LTJ biasanya dijumpai pada berbagai jenis deposit seperti batuan beku peralkalin, deposit iron-oxide-copper-gold, intrusi batuan beku pegmatit, batuan metamorf, dan endapan sekunder berupa endapan aluvial laterit.

“Endapan logam tanah jarang terdiri atas endapan primer dan endapan sekunder. Endapan primer berkaitan erat dengan proses magmatik dan hidrotermal, sedangkan endapan sekunder berhubungan dengan aktivitas pelapukan dan endapan sedimentasi yang terbentuk pada berbagai lingkungan seperti sungai, pantai, kipas aluvial dan delta,” tulis Kementerian ESDM dalam situs resminya.

LTJ juga bisa terkumpul di sisa endapan mineral yang terbentuk di permukaan bumi, seperti pada nikel laterit, bauksit, dan timah plaser.

Mengutip Buku Tambang Tanah Jarang 2020 milik Kementerian ESDM, dijelaskan bahwa terdapat beberapa potensi LTJ di Tanah Air. Pertama, potensi monazite dan xenotime dari pengolahan bijih timah seperti di Bangka Belitung.

Kedua, terdapat potensi zirconium silicate dari pengolahan bijih timah dan emas di dalam pasir zirkon di wilayah tambat pasir Kalimantan.

Ketiga, terdapat potensi rare earth ferrotitanates dari residu hasil pengolahan bauksit menjadi alumina di Red Mud Kalimantan Barat.

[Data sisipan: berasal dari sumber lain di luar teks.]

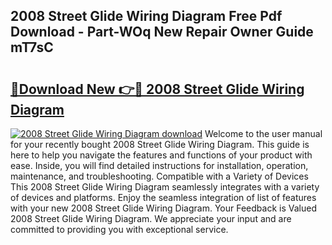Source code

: ## 2008 Street Glide Wiring Diagram Free Pdf Download - Part-WOq New Repair Owner Guide mT7sC

# <h2><a href="http://dfl58c8.blite.top/?on=2008+Street+Glide+Wiring+Diagram">🔗Download New 👉🔴 2008 Street Glide Wiring Diagram</a></h2>

[![2008 Street Glide Wiring Diagram download](https://i.imgur.com/lujVjoI.png)](http://dfl58c8.blite.top/?on=2008+Street+Glide+Wiring+Diagram)
Welcome to the user manual for your recently bought 2008 Street Glide Wiring Diagram. This guide is here to help you navigate the features and functions of your product with ease. Inside, you will find detailed instructions for installation, operation, maintenance, and troubleshooting. Compatible with a Variety of Devices This 2008 Street Glide Wiring Diagram seamlessly integrates with a variety of devices and platforms. Enjoy the seamless integration of list of features with your new 2008 Street Glide Wiring Diagram. Your Feedback is Valued 2008 Street Glide Wiring Diagram. We appreciate your input and are committed to providing you with exceptional service.
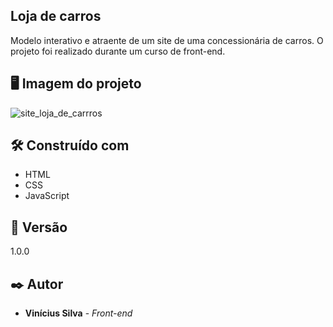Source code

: ## Loja de carros

Modelo interativo e atraente de um site de uma concessionária de carros. O projeto foi realizado durante um curso de front-end.

##  🖥 Imagem do projeto

![site_loja_de_carrros](https://github.com/user-attachments/assets/695165fa-fa6f-4504-9906-f8b207ae1a4c)

## 🛠️ Construído com

* HTML
* CSS
* JavaScript

## 📌 Versão

1.0.0

## ✒️ Autor

* **Vinícius Silva** - *Front-end*
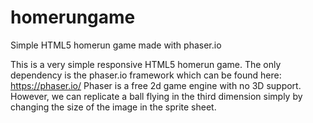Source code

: # homerungame
Simple HTML5 homerun game made with phaser.io

This is a very simple responsive HTML5 homerun game.
The only dependency is the phaser.io framework which can be found here: https://phaser.io/
Phaser is a free 2d game engine with no 3D support. However, we can replicate a ball flying in the third dimension simply by changing the size of the image in the sprite sheet.
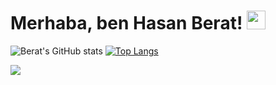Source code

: 
# Merhaba, ben Hasan Berat!  <img src="https://raw.githubusercontent.com/MartinHeinz/MartinHeinz/master/wave.gif" width="30px">


![Berat's GitHub stats](https://github-readme-stats.vercel.app/api?username=HasanBeratSoke&show_icons=true&theme=dark)
[![Top Langs](https://github-readme-stats.vercel.app/api/top-langs/?username=HasanBeratSoke&layout=compact)](https://github.com/HasanBeratSoke/github-readme-stats)

[![](https://img.shields.io/badge/linkedin-%230077B5.svg?&style=for-the-badge&logo=linkedin&logoColor=white)](www.linkedin.com/in/hasan-berat-söke-0b707a210)
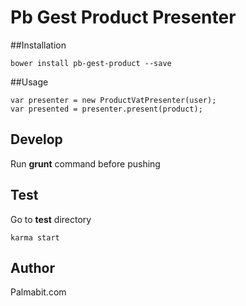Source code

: # Pb Gest Product Presenter

##Installation

    bower install pb-gest-product --save

##Usage

    var presenter = new ProductVatPresenter(user);
    var presented = presenter.present(product);

## Develop

Run **grunt** command before pushing

## Test

Go to **test** directory

    karma start

## Author

Palmabit.com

Keempat, terdapat potensi bijih nikel laterit dengan spesifikasi tertentu dari pengolahan bijih nikel laterit melalui proses hidrometalurgi berbasis high pressure acid leaching atau HPAL di tambang nikel limonit di Sulawesi.

Kementerian ESDM juga melaporkan terdapat beberapa potensi LTJ lainnya dari batuan granit, abu batu bara, dan sejumlah mineral lainnya.